◆ Task item
Only the lines from the opening of the material through the one containing "http://www.arden-cottage-williton.co.uk" should be reproduced, each exactly as it stands.

◆ Data extract
=====
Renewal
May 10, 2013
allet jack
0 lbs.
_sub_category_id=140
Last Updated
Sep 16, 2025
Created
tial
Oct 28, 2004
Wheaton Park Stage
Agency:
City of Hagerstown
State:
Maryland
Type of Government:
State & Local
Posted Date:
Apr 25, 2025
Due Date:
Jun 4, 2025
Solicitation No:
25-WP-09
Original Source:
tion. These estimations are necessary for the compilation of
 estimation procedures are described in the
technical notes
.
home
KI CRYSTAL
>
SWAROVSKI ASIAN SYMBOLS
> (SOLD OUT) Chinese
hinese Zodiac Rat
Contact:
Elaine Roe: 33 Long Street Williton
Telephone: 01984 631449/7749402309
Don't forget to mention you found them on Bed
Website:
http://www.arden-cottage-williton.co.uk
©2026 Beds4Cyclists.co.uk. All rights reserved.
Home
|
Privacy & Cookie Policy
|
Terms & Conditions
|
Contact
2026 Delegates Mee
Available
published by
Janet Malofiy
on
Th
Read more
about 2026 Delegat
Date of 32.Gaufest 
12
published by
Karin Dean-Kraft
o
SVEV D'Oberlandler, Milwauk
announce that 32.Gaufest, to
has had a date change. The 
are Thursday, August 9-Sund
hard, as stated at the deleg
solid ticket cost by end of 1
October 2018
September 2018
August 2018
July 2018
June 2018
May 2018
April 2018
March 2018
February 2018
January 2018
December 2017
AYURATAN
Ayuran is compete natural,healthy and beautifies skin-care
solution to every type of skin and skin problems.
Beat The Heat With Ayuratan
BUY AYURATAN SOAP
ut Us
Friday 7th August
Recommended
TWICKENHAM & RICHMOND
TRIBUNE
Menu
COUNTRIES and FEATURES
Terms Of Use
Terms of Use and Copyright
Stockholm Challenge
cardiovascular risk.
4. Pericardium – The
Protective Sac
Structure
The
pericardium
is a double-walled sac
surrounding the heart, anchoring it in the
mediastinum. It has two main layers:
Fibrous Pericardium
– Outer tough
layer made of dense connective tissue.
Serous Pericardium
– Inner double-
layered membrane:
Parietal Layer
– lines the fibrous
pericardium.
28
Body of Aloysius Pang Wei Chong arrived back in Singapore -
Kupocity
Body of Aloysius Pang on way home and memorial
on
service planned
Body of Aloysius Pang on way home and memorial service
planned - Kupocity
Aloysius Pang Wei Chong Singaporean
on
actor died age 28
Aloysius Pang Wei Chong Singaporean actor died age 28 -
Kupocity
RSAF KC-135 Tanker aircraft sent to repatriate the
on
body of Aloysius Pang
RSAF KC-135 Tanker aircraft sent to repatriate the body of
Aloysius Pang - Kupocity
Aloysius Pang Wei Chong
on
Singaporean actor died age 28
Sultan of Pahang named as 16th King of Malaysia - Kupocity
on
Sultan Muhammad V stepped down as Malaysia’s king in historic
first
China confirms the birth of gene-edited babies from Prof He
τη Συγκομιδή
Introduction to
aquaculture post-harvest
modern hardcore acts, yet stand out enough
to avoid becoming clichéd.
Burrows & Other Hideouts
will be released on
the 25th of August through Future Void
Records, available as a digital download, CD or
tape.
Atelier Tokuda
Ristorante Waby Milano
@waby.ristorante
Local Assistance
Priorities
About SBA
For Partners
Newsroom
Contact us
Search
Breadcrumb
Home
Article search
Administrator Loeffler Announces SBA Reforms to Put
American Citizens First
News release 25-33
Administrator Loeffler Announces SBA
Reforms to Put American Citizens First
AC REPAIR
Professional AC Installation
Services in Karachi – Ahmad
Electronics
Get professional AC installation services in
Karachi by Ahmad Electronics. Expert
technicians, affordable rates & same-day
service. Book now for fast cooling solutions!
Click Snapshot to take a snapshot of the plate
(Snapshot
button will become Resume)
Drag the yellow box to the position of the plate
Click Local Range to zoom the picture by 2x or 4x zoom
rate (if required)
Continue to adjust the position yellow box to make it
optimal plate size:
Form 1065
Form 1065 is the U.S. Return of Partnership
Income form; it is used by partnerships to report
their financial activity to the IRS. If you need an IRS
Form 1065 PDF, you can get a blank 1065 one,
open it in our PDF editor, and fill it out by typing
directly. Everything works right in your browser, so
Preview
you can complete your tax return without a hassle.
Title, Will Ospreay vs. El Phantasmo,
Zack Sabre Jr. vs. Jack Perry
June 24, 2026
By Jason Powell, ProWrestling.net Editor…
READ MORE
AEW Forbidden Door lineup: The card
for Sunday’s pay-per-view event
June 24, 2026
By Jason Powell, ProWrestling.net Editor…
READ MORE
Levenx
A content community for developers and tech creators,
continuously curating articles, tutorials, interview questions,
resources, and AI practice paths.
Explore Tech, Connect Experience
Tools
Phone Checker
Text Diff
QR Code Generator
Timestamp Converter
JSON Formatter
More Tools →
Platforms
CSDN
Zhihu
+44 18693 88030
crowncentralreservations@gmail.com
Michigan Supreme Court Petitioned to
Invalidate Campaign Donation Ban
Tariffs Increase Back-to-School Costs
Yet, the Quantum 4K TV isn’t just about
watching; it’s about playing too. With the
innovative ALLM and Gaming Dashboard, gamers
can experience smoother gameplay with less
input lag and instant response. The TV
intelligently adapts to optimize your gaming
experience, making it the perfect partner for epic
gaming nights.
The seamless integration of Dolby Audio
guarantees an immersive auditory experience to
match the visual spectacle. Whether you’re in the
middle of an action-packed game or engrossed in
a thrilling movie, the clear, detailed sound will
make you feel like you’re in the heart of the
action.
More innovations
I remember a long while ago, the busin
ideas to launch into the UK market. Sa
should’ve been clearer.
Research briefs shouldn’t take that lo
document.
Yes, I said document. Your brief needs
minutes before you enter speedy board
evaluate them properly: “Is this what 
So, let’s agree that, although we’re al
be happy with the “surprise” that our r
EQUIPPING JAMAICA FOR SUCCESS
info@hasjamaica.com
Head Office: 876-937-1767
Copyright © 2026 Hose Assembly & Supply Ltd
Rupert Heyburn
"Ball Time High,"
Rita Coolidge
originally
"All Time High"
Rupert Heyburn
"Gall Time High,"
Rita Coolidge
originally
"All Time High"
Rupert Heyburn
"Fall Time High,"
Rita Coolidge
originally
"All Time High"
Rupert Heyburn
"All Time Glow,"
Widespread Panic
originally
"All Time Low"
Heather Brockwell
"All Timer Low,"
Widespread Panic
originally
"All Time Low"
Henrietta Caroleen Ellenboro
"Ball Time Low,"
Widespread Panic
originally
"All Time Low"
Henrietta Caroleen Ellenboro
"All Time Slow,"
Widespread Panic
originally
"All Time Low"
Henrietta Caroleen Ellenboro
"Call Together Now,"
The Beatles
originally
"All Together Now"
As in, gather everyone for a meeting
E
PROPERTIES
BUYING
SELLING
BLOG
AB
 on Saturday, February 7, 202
=====
◆ Solution for this task
Renewal
May 10, 2013
allet jack
0 lbs.
_sub_category_id=140
Last Updated
Sep 16, 2025
Created
tial
Oct 28, 2004
Wheaton Park Stage
Agency:
City of Hagerstown
State:
Maryland
Type of Government:
State & Local
Posted Date:
Apr 25, 2025
Due Date:
Jun 4, 2025
Solicitation No:
25-WP-09
Original Source:
tion. These estimations are necessary for the compilation of
 estimation procedures are described in the
technical notes
.
home
KI CRYSTAL
>
SWAROVSKI ASIAN SYMBOLS
> (SOLD OUT) Chinese
hinese Zodiac Rat
Contact:
Elaine Roe: 33 Long Street Williton
Telephone: 01984 631449/7749402309
Don't forget to mention you found them on Bed
Website:
http://www.arden-cottage-williton.co.uk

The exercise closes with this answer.